Constant eating signals your body to keep releasing insulin. The way out? Stop eating for a while; practice some form of regular Intermittent Fasting. Since carbs trigger insulin release much more than proteins, cut net carbs significantly, to less than 60 grams, or certainly less than 100 grams daily (instead of the old recommendation to consume 250-300 grams daily).
Even when consuming those 60 grams of carbs, choose carbs with a lower glycemic index (meaning they take longer to enter the bloodstream and cause less of a spike in blood sugar). Also, consume protein, fats, and fiber before the carbs, to further slow absorption.
Many people fail as Intermittent Fasters because they eat too much during their “eating-allowed window” or convince themselves that “a small bite won’t disrupt my eating-not-allowed fast”. If it’s any kind of carbohydrate, or more than a tiny nip of meat, it will.
On blood sugar: the “old school” focuses on FBS, Fasting Blood Sugar. This measures how much sugar is in your blood now, when you haven’t eaten for 12 hours. An FBS that is consistently over 100 indicates some diabetic dysfunction, but note that this threshold used to be 140. It was progressively lowered by authorities in an attempt to diagnose diabetes early (or to sell more drugs), but at whatever level it can be misleading, because in the middle of the night your liver, sensing low glucose in the blood, will release new glucose from its stores of glycogen. If your liver is slightly over-eager, you might have high FBS without any real health problem.

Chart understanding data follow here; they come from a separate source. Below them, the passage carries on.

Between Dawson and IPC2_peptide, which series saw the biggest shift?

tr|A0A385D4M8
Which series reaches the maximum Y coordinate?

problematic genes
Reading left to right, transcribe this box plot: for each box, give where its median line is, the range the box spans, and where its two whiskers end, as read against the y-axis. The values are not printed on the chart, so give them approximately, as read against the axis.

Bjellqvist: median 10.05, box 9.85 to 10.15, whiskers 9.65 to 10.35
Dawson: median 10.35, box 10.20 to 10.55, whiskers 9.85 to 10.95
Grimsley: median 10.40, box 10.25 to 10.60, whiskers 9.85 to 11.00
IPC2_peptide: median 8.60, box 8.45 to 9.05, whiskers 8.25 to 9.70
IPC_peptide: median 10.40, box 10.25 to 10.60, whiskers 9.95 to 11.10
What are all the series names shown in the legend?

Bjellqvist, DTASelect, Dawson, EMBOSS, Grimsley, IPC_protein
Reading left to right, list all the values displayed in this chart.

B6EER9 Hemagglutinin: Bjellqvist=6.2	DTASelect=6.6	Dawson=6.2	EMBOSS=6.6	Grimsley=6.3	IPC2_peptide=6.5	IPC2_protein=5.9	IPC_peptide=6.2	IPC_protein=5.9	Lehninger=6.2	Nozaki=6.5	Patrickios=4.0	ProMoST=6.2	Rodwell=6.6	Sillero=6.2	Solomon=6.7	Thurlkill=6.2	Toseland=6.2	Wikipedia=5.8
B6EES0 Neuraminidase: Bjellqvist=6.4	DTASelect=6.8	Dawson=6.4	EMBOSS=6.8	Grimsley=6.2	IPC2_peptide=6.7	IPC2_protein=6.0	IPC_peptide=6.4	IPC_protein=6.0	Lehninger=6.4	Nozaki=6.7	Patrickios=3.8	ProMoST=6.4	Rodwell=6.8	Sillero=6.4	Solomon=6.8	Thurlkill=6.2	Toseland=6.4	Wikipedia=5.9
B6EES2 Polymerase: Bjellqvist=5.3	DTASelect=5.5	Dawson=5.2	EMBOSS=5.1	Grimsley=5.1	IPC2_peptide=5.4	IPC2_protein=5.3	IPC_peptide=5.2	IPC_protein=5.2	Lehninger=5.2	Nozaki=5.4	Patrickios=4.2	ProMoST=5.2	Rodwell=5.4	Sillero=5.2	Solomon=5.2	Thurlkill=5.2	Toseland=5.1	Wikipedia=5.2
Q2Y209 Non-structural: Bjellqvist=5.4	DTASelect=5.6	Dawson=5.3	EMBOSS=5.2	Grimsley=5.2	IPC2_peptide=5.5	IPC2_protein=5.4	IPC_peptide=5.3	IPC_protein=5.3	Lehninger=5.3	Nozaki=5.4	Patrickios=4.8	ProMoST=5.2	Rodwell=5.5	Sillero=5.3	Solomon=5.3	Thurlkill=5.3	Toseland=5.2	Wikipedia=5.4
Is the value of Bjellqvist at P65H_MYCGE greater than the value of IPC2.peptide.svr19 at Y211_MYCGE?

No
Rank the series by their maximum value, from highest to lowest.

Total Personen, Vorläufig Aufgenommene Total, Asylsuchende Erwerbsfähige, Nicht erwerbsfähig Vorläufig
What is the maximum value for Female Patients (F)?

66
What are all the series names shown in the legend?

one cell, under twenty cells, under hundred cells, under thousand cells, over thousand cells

A better indicator of the severity of the dysfunction (or of how bad your eating habits are) is HbA1C, which measures how much sugar has been in your blood during the past 2-3 months. “Normal” HbA1C is 4.5 to 6.0. Up to 7.0, diabetic dysfunction is considered well-managed. An HbA1C over 8.0 is cause for alarm and calls for immediate medical or dietary measures to avoid an elevated risk of stroke, kidney damage, gangrene in extremities, and vision loss.
There are many popular remedies for high blood sugar, such as bitter melon (ampalaya in the Philippines). The herbal remedy reasonably well-proven in clinical trials is Berberine (https://journals.sagepub.com/doi/full/10.1089/met.2012. 0183), at a dosage of 500-1000 mg (depending on body size) before each heavy meal. However, vendors of Berberine supplements are sneaky, and often try to make you believe their capsules contain more Berberine by mixing it with other herbs, notably Ceylon Cinnamon, and confusing you with different purity percentage claims. Look for one that is a 10:1 or 20:1 extract, and the capsule should contain “the equivalent of” at least 500 mg of raw Berberis aristata root.
Dihydroberberine is somewhat new on the market, but is a preferable form, being 3 to 5 times more bioavailable.